Deste ponto de vista, se a liberdade individual obedece à disposição do corpo como território de subjectivação (sexual) inscrita no regime sexo, a partir do qual a gravidade de um comportamento ou a sua antecipação sexual são também amplificadas, o seu reconhecimento na disciplina legal simultaneamente testemunha e legitima esse mesmo regime, conferindo vantagem argumentativa a quem controlar a sua pressuposição. 

Posto isto, o sexo é aqui uma proposição contingente.
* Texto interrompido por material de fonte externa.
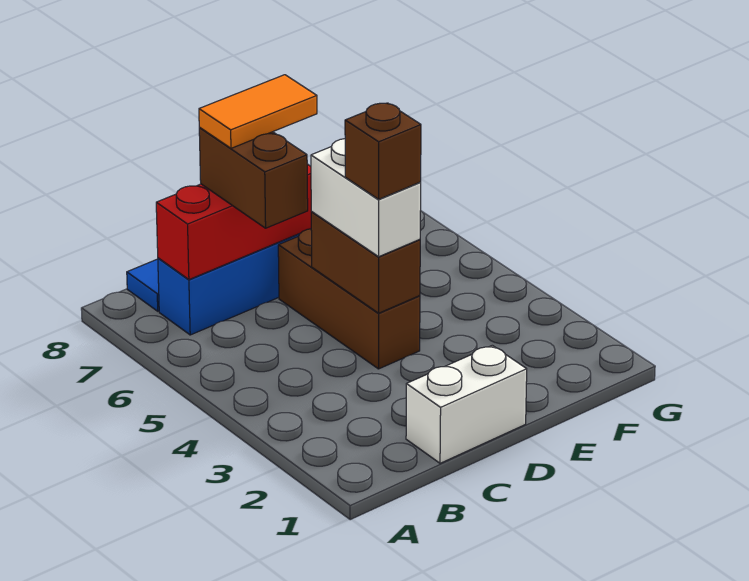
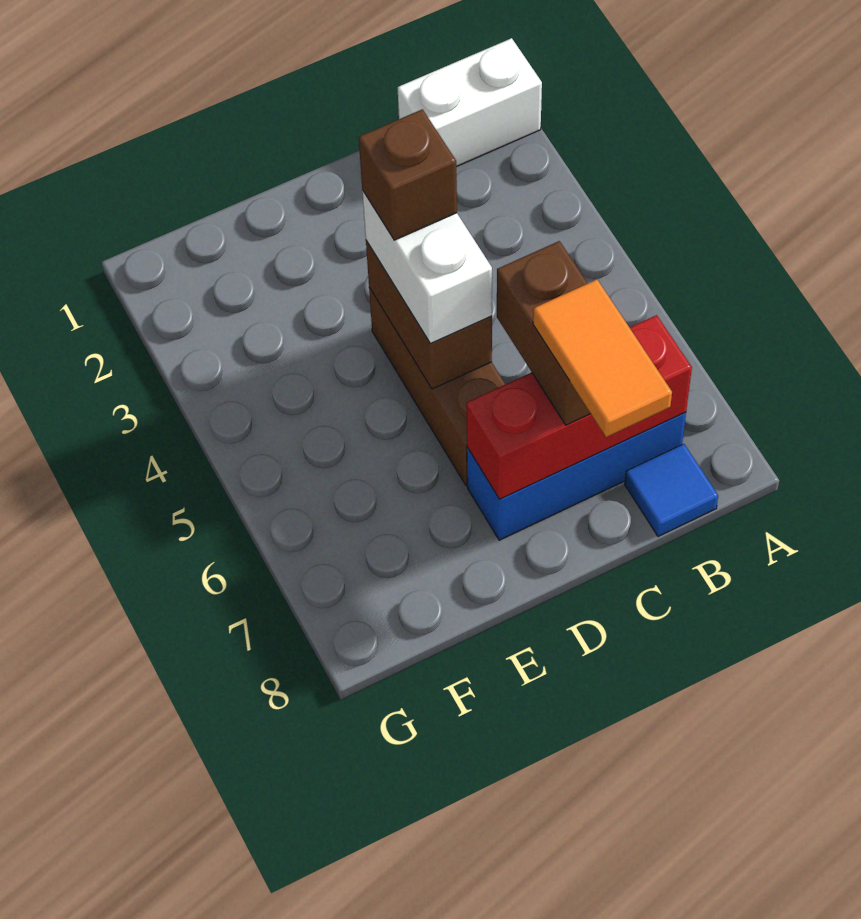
white 1x2 brick [406,345,527,463] -> white 1x2 brick moved to [398,38,542,167]
orange 1x2 tile [199,75,317,148] -> orange 1x2 tile turned to [533,280,672,437]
Isto é, olho para o sexo, identidade-relacionalidade, partindo não da estabilização científica que determina, valida (e considera relevante) o facto científico de que há  sujeitos do sexo feminino e sujeitos do sexo masculino, mas da premissa de que, tal como no Admirável mundo novo de Aldous Huxley, uma ideia repetida várias vezes torna-se verdade. 

Neste sentido, enquanto facto social, os condicionalismos que se inscrevem na subjectivação não são estritamente os fordistas-huxleyianos (da programação e decantação dos embriões-proveta à hipnopedia), mas os textos jurídicos e as instituições que os sustentam são parte do conjunto (de entidades tanto linguísticas, como médicas ou domésticas) que Preciado caracteriza como uma “máquina de produção ontológica que funciona mediante a invocação performativa do sujeito como corpo sexuado”, desde a prescrição, aparentemente descritiva, do é uma menina ou é um menino, pronunciada perante a ecografia de um feto ou no momento do nascimento. 

A identidade sexual (o que quer que isso seja ou queira dizer) é um condicionalismo primário (social, científico, jurídico), que não é a expressão instintiva da verdade pré-discursiva da carne, mas um efeito da reinscrição das práticas e normas do regime sexo no corpo; um condicionalismo que permitirá a Adrienne Rich enunciar a ideia de uma linguagem comum e a Catharine MacKinnon a ideia de uma fatalidade comum. São, portanto, também as prerrogativas que sustêm esta comunalidade que procuro, na incursão sobre o assédio, confrontar. Ao fazê-lo, e ao renunciar ao apego a tal enunciado estratégico e antagónico, não há como a noção de assédio não sair beliscada. 


Este texto corresponde, grosso modo, à primeira parte da introdução do livro Assédio: aproximações sociojurídicas à sexualidade, publicado em 2022 pela Imprensa de História Contemporânea. Mantém, por vontade da autora, a grafia anterior ao acordo ortográfico de 1990.